Even after this promising finish to his two-year-old season, Ross and Bedwell didn’t have particularly high expectations for Sir Barton. They already had a budding superstar who was the same age, a horse named Billy Kelly. The trainer and owner decided to start Sir Barton’s three-year-old season with a run at the Kentucky Derby, but they didn’t think he would win. Instead, he was part of their strategy for helping Billy Kelly win the race. Sir Barton would act as a “rabbit”—a horse that sets a quick pace early in the race to wear out the rest of the field, particularly the favored Eternal. Once Sir Barton wore down the competition, Billy Kelly would storm past the fatigued horses to an easy victory.

Rabbit, Run

At least that was the plan. A funny thing happened at that Derby, though: Sir Barton didn’t fade down the stretch. If anything, he got stronger, and he ended up winning his first race by five lengths on a muddy track. Just four days later he proved he was no fluke by winning the Preakness Stakes by four lengths over Eternal. Ten days later he won another stakes race when he came from behind to knock off Eternal in the Withers at Belmont.

By this point, Sir Barton had won three big-name stakes races in the span of two weeks. When the Belmont Stakes rolled a few weeks later, breeders and trainers only bothered entering two other horses into the race. Probably a good call. Sir Barton again dominated while setting a new American record at the distance.

And so Sir Barton had won the first Triple Crown. There wasn’t a lot of hoopla, though. At the time, there was no such thing as the Triple Crown. The first recorded use of the term to refer to the Kentucky Derby, the Preakness, and the Belmont didn’t come until 1923. Sir Barton was just another terrific horse. He even got the nod as the 1919 Horse of the Year.

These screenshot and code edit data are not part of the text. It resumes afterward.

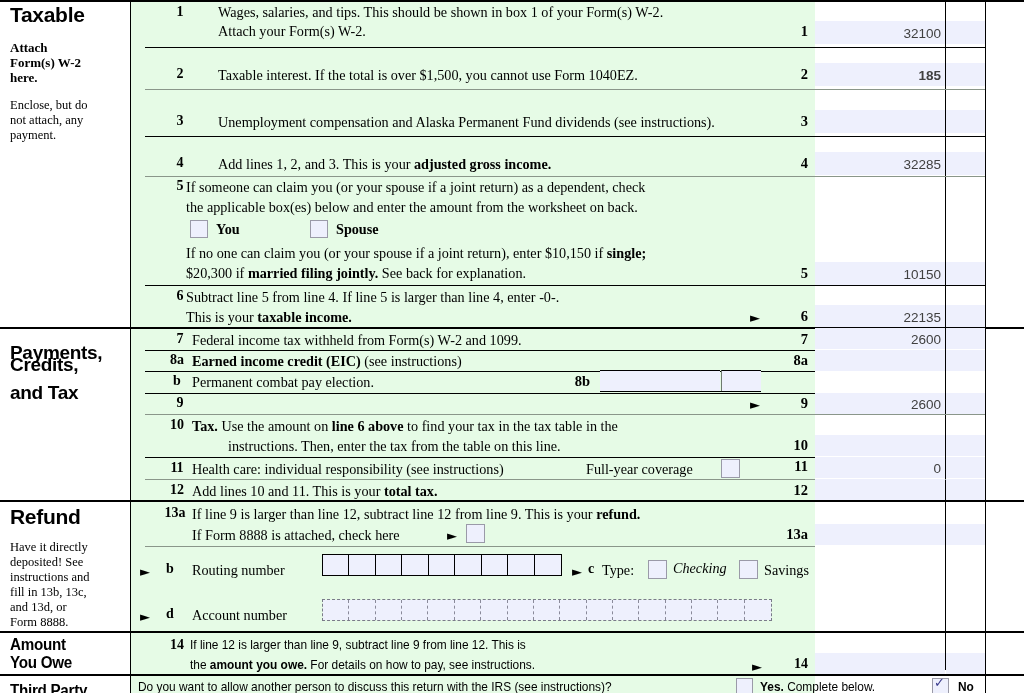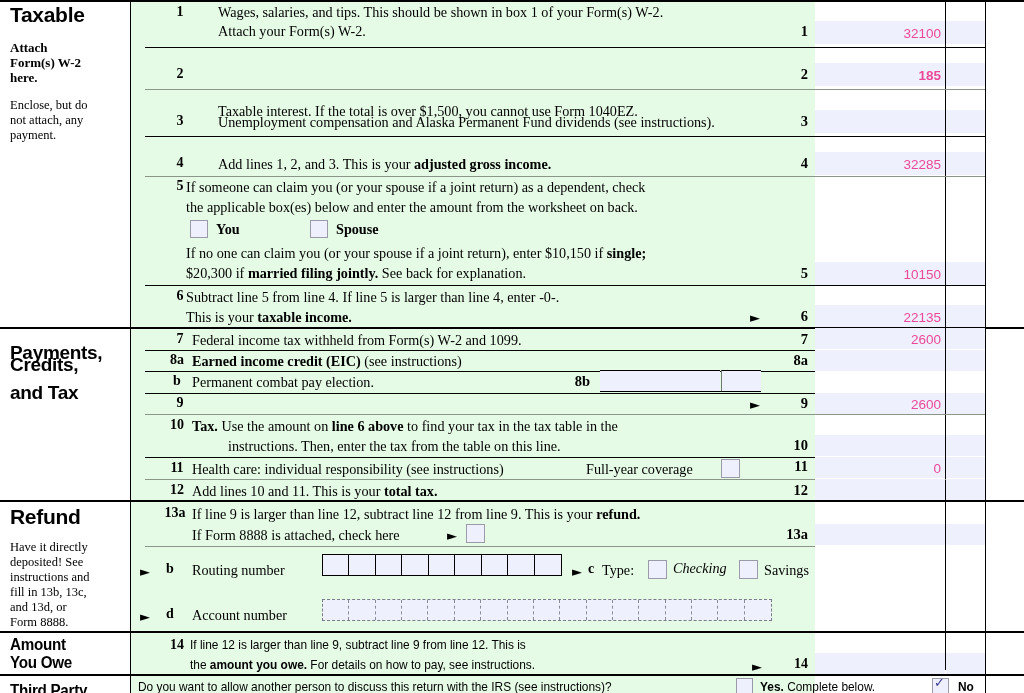"32100" .amtval { color: #ec4899 -> #404040 }
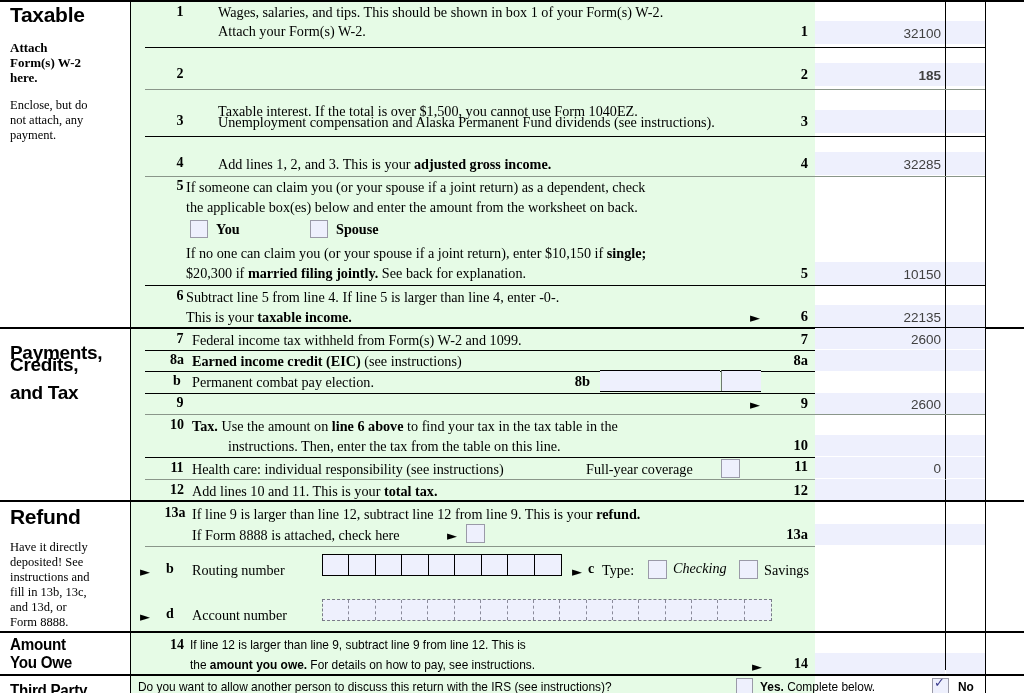"Taxable interest. If the total" div.body-txt { margin-top: 36px -> none }
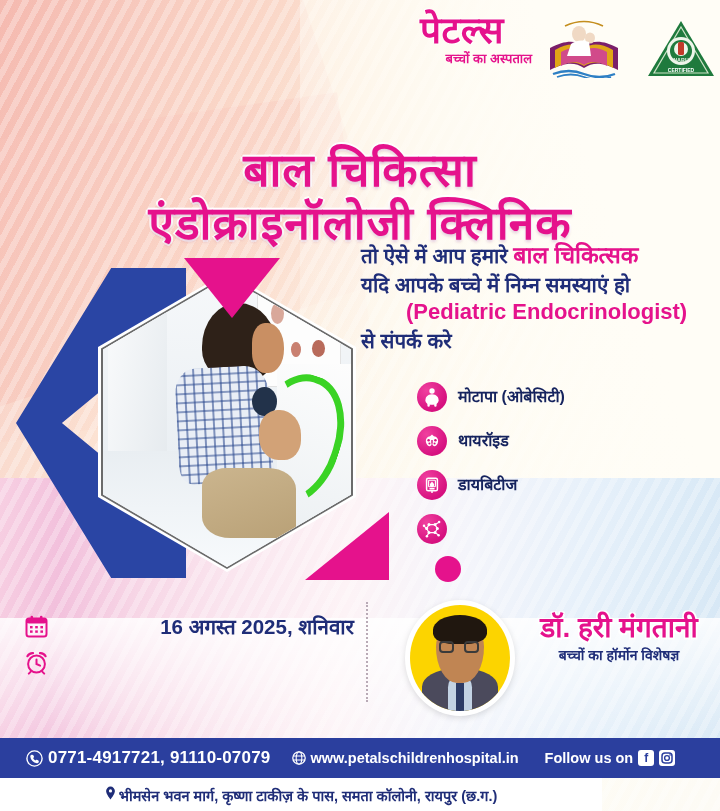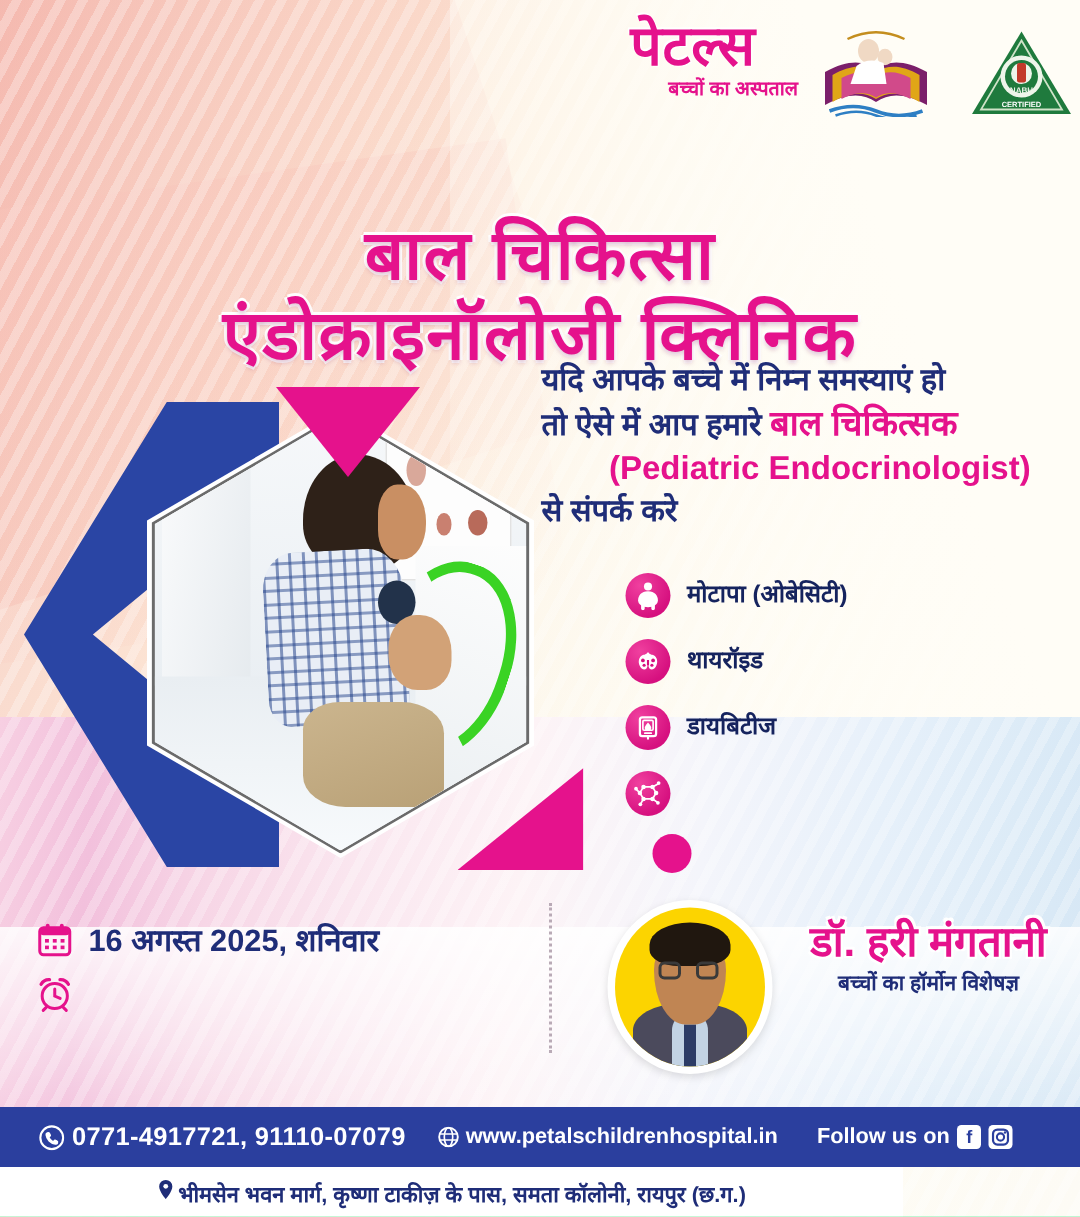"पेटल्स" .poster { background: #86efac -> #fef9c3 }
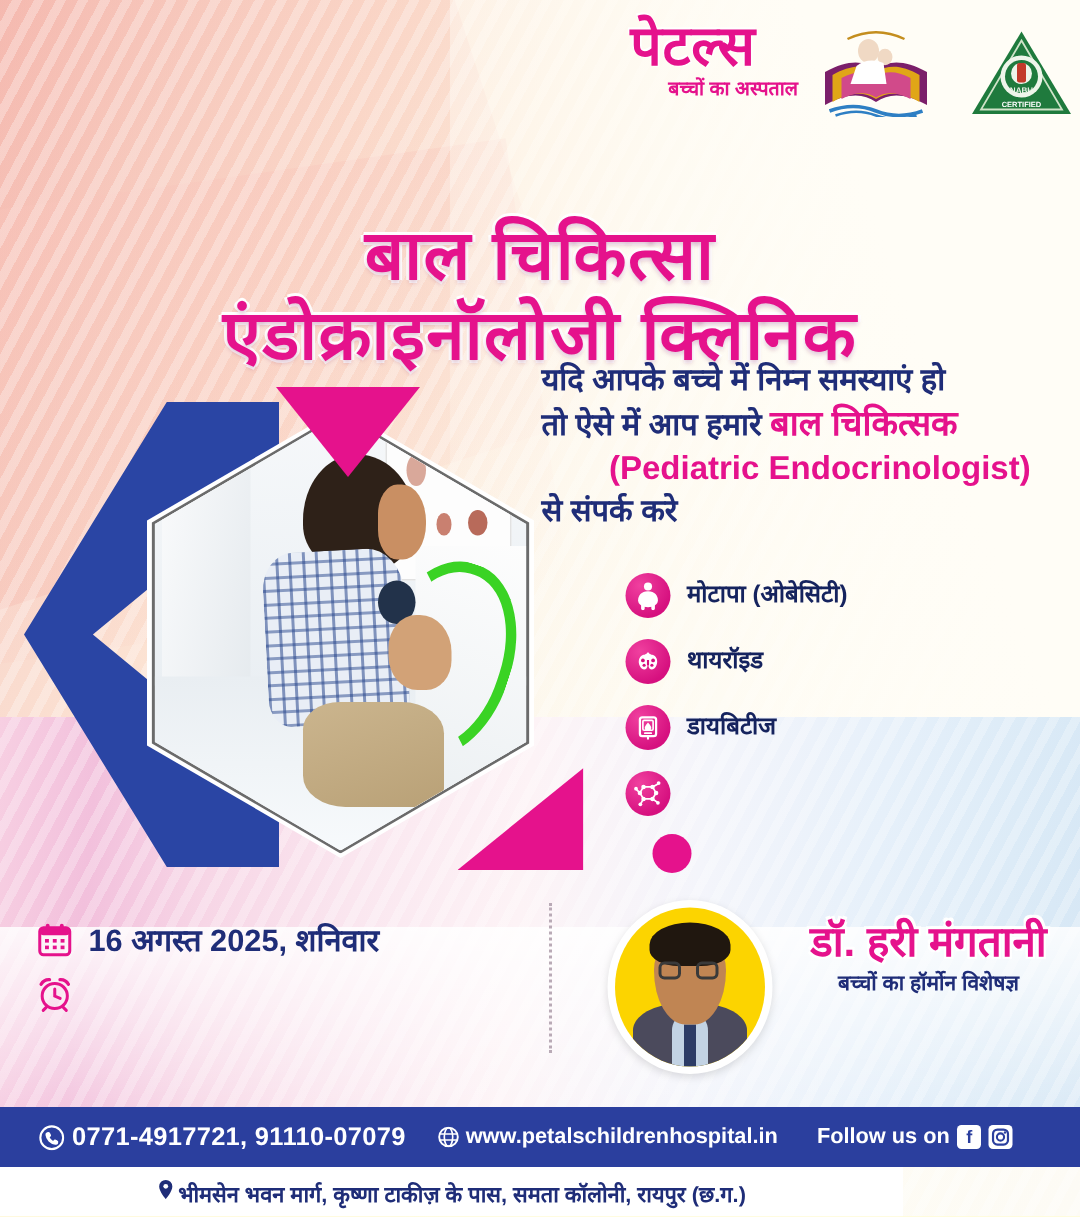"यदि आपके बच्चे में निम्न" div.copy-line { order: before "तो ऐसे में आप हमारे" -> after "तो ऐसे में आप हमारे" }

May the Best Man (o' War) Win

Sir Barton’s wins as a three-year-old were impressive, but he wasn’t the undisputed best horse in the world. Now-legendary horse Man o’ War won nine of 10 starts in 1919 as a two-year-old and would go on to win the Preakness and the Belmont in 1920. (He didn’t run in the Kentucky Derby.) On October 12, 1920, Sir Barton faced off against Man o’ War in a highly anticipated match race at Canada’s Kenilworth Park. Sir Barton’s soft feet again plagued him, and he was no match for Man o’ War, who won by seven lengths after Sir Barton lost all four of his shoes.

In retrospect, there’s no shame in losing a match race to arguably the greatest thoroughbred of all time. After this defeat, though, Sir Barton’s racing career was effectively over. He ran in three more races without a victory in 1920 before retiring to stud. He stood stud for 11 years in Virginia but never enjoyed much success as a sire. (One exception was the filly Easter Stockings, who won the 1928 Kentucky Oaks.)

Reporting for Duty

At this point, Sir Barton’s story takes another odd turn. When interest in his stud services dwindled, his owners handed him over to the U.S. Remount Service, the Army’s division in charge of breeding and supplying military horses. As part of the Remount Service’s program, the former Triple Crown winner’s stud fee dropped from hundreds or thousands of dollars to a paltry $5 or $10.

Sir Barton didn’t last long in this job, either. By the end of 1933, the Army sold Sir Barton to Dr. J.R. Hylton, who moved the 1919 Horse of the Year to his Wyoming ranch. Sir Barton died of colic on October 30, 1937, after what was surely one of the strangest lives a Triple Crown winner has ever had. Today he’s buried beneath a statue in Washington Park in Douglas, Wyoming.